[Document section]:

* * * *

Nov 25, 2021 News
—Govt. Report says over 300,000 citizens could be harmed
By Kiana Wilburg
Kaieteur News – Since the 1960s, increases in temperature, sea level and extreme rainfall have exposed just how vulnerable Guyana is to climate change. This frightening global phenomenon has resulted in more than US$600M in losses. That figure could however see an alarming spike as two government reports predict that more climate woes of potentially catastrophic proportions lie ahead for the world’s latest oil exploration hotspot.
According to the 2015 Climate Resilience Strategy and Action Plan for Guyana, climate change will no doubt alter the characteristics of hazards Guyana is exposed to (e.g. average annual rainfall) and the nature of variability (e.g. more intense storms, irregular seasonal rainfall), which will hamper the nation’s socio-economic development objectives. The report further notes, “It is estimated that by 2030 Guyana could be exposed to cumulative annual flood-related losses totalling US$150 million and that an extreme event similar to the serious flooding in 2005, which resulted in losses equivalent to 60% of GDP, could result in some US$0.8 billion in losses and harm more than 320,000 people.”
The report also states that Guyana’s vulnerability to weather and climate-related impacts is partly as a result of inherent characteristics of the country’s geography and socio-economic development profile. It says these factors interact with the climate hazards to which Guyana is exposed and result in a range of climate impacts. The document says they include ageing and inadequately maintained critical infrastructure, limited access to the latest knowledge and technology, and wider poverty and development challenges. Unless addressed, the 2015 government report warned that these factors will increase Guyana’s sensitivity, and in turn vulnerability, to future climate impacts.
The recently launched draft of the PPP/C Government’s Low Carbon Development Strategy (LCDS) 2030 also acknowledges the foregoing findings while expounding on the extent of climate change impacts on the nation.

* * * *

[Exercise data]:

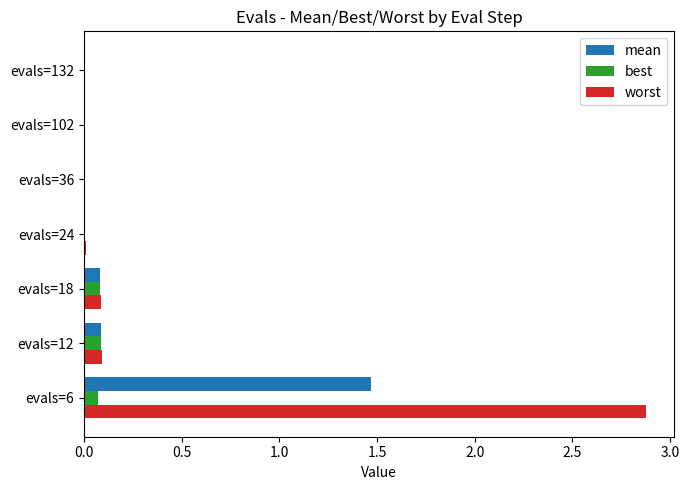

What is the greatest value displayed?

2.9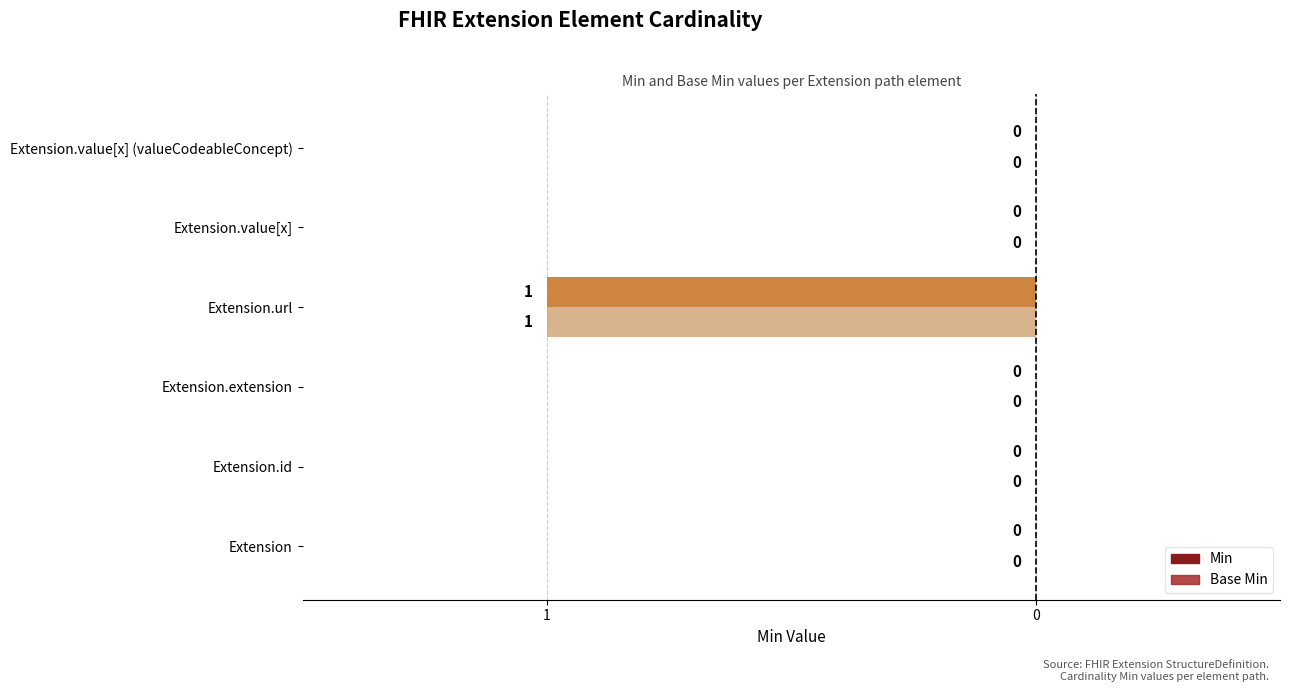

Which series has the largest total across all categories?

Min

* * * *

[Questions on the material]:
1/ Reproduce word for word the part of the news article on Guyana's climate risks that opens with the words containing "The report also" and closes with "on the nation.".
2/ According to the news article on Guyana's climate risks, the 2005 flooding caused losses equivalent to what share of GDP?
3/ List the factors that, according to the news article on Guyana's climate risks, the 2015 government report says interact with climate hazards to produce climate impacts.

[Answers for this exercise]:
1/
The report also states that Guyana’s vulnerability to weather and climate-related impacts is partly as a result of inherent characteristics of the country’s geography and socio-economic development profile. It says these factors interact with the climate hazards to which Guyana is exposed and result in a range of climate impacts. The document says they include ageing and inadequately maintained critical infrastructure, limited access to the latest knowledge and technology, and wider poverty and development challenges. Unless addressed, the 2015 government report warned that these factors will increase Guyana’s sensitivity, and in turn vulnerability, to future climate impacts.
The recently launched draft of the PPP/C Government’s Low Carbon Development Strategy (LCDS) 2030 also acknowledges the foregoing findings while expounding on the extent of climate change impacts on the nation.

2/ 60% of GDP

3/
- Ageing and inadequately maintained critical infrastructure
- Limited access to the latest knowledge and technology
- Wider poverty and development challenges